- Born: 1958 (age 67–68) Egypt
- Occupations: Author, poet, translator, academic
- Writing career
- Language: Arabic
- Notable work: Empty Cages (Aqfas farigha)
- Notable awards: Naguib Mahfouz Medal for Literature (2022)

= Fatma Qandil =

Egyptian writer (born 1958)

Fatma Qandil (born 1958) is an Egyptian author, poet, playwright, translator, and academic. She is best known for her debut novel, Empty Cages (Aqfas farigha), which won the Naguib Mahfouz Medal for Literature in 2022.

==Early life==
Qandil was born in 1958 in Egypt.

== Academic and literary career ==
Alongside her literary career, Qandil works as an Associate Professor (Emerita) in the Department of Arabic Language at Helwan University in Cairo. She has also worked as the deputy editor-in-chief of Fusul, a magazine focused on literary criticism.

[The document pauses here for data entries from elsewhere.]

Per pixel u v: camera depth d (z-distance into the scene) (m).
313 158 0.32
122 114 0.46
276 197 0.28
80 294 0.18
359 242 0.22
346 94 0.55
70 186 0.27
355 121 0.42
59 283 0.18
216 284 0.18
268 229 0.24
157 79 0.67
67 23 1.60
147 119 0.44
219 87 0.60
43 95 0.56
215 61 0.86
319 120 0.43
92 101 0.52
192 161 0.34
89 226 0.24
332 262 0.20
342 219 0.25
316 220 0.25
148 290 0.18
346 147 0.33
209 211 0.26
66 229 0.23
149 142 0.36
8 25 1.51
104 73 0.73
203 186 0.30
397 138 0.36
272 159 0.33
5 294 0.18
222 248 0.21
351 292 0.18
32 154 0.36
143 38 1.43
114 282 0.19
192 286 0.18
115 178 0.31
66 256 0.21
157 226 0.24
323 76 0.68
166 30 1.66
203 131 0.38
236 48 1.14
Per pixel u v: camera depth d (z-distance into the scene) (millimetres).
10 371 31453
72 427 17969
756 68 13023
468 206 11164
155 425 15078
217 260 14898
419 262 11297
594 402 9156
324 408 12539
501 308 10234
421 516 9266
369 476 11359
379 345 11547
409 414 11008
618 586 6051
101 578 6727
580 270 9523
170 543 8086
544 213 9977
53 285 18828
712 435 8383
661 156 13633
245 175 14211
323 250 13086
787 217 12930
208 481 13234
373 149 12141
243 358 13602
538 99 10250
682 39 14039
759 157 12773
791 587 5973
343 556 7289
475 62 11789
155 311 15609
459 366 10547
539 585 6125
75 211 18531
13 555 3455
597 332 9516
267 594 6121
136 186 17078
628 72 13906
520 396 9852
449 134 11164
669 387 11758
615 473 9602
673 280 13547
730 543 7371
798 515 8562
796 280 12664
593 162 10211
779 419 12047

Before venturing into long-form fiction, Qandil established herself in Egyptian literature through her poetry, plays, and translations, having published numerous collections of poetry and works of literary criticism in Arabic.

Her English-language debut and first novel, Empty Cages (Arabic: أقفاص فارغة), was originally published in 2021. The novel is a work of auto-fiction that blurs the lines between memoir and fiction, recounting the life of an Egyptian woman growing up in a middle-class family as the society around it deteriorates in the post-colonial era. The narrative candidly tackles themes of patriarchy, trauma, displacement, poverty, and family dynamics.

In December 2022, Empty Cages was awarded the 25th Naguib Mahfouz Medal for Literature. The judging panel praised the novel for its "unflinchingly honest portrayal of the relationships of violence that lie beneath the surface of an ordinary middle-class Egyptian family." As part of the award, the novel was translated into English by Adam Talib and was published in 2025.

== Reception ==
Upon publication, Empty Cages received critical praise. Foreword Reviews observed that the novel "moves with quiet intent, tracing a life through memory's fragments," and noted how the titular cages represent both release and confinement for its subjects. In The Markaz Review, Ahmed Naji wrote that the novel displays "exceptional craftsmanship and [a] brutally honest exploration of taboo subjects." The review also highlighted how the work acts as a personal memoir that simultaneously mirrors the political and social trajectory of Egypt from the 1960s to the present day.

== Selected works ==
=== Poetry and plays ===
- ‘Ashan niqdar naʿish (So We Can Live), 1984
- Hazr al-tajawwul (Curfew), 1987
- Al-layla al-thaniya baʿd al-alf (The Second Night After the Thousand), 1990
- Samt qutna mubtalla (The Silence of Wet Cotton), 1995
- Asʾila muʿallaqa kal-dhabaʾih (Questions Hung Like Sacrifices), 2008
- Ana shahid qabrik (I Am Your Tombstone), 2009
- Bayti lahu baban (My House Has Two Doors), 2017

=== Fiction ===
- Aqfas farigha (Empty Cages), 2021. (English translation by Adam Talib, AUC Press, 2025).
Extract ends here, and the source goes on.